GUJRAT: The Punjab Inspectorate of Treasuries and Accounts has stopped district accounts offices across the province from accepting credit receipts 32-A containing National Database and Registration Authority (Nadra) and service centre fees that used to be collected at the Computerised Land Record Centres (CLRCs) at Bank of Punjab (BoP) counters.

Treasury and Accounts Inspector Malik Rashid Ahmed in a written letter directed all district account officers not to collect certain dues/fees for which no separate head had yet been sanctioned by the competent authority.

After the letter was issued, services at most of the CLRCs linked to the centralised system of Punjab Land Record Authority (PLRA) remained suspended from Wednesday to mid Thursday however the PLRA resolved the issue through a makeshift arrangement with the BoP.
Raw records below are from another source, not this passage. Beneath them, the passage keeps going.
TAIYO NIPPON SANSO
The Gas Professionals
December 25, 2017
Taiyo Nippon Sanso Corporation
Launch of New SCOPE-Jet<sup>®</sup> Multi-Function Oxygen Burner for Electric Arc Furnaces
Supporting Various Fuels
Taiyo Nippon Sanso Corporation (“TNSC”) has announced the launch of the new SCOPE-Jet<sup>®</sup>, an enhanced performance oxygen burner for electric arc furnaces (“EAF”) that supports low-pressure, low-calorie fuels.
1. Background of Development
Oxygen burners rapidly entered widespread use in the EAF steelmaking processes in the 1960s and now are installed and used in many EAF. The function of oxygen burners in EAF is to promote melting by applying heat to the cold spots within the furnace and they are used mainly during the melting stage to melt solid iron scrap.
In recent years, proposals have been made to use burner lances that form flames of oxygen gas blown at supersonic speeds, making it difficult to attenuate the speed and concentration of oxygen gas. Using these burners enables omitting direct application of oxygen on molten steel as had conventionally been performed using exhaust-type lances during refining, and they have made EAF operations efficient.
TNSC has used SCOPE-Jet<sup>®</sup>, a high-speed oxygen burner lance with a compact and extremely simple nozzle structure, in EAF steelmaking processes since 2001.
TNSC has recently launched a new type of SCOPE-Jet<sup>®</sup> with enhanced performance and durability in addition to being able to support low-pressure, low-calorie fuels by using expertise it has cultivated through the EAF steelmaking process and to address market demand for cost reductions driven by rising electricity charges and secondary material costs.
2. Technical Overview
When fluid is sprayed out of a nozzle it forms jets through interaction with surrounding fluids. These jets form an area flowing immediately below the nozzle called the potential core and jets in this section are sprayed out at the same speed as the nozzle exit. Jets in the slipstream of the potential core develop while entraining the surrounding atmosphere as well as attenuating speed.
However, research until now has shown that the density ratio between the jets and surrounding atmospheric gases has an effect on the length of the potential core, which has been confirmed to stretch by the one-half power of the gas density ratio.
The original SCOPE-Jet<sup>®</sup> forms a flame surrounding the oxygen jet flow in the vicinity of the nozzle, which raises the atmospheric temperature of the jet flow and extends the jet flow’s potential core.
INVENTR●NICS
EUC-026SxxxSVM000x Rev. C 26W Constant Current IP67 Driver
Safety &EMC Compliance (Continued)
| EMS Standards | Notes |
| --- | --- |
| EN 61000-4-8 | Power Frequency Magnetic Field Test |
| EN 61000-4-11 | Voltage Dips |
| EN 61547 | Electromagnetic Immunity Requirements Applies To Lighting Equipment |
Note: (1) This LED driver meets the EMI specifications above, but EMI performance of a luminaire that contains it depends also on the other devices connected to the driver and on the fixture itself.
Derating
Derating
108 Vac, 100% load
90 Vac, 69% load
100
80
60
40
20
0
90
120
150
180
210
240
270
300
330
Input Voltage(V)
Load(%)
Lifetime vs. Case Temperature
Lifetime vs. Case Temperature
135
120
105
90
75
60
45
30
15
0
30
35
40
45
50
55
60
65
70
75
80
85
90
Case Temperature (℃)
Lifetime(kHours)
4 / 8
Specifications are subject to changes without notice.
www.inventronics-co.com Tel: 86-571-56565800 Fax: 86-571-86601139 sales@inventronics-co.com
Accounts offices in the tehsils and districts also issued separate letters to the CLRCs to inform them of not accepting the said fees till a separate head could be approved.

The dues being collected included Rs100 as BoP charges, Rs60 Nadra veri-sys charges and Rs200 service centre (CLRCs) charges. They are being collected on the 32-A challan specified for treasury (accounts office) use, as all government dues and fees are usually collected on the same document.

A senior official of a district accounts office said: “The 32-A challan is meant for a specific head, but the PLRA is collecting different services fees whose head is yet to be defined. The practice was severe violation of accounts rules and the BoP has been accepting dues for unauthorised accounts.”

He added that the decision to not accept these dues was made to avoid any complication after reconciliation of the amounts (the receipts figures) later after the BoP sent scrolls to the accounts offices based on its daily receipts. These amounts are meant to be submitted to the district accounts offices concerned daily, but BoP has failed to do so in almost all districts.

According to a district administration officer, no one knew how all this had been planned without any criteria defined for specific heads. These steps were taken without taking the accounts department on board. He said sanctioning of a separate head on these receipts was a legal requirement that should have been fulfilled prior to signing an accord with the BoP to open counters at the CLRCs. But sanctioning of a separate head would incur cost as well as periodical audit, which had been avoided by the authority concerned, he claimed.

On the other hand, a senior PLRA official said centralised software was a new vision and an innovative step which needed further improvement. There is no doubt there were some loopholes, but organisations and departments should work jointly for the welfare of the public.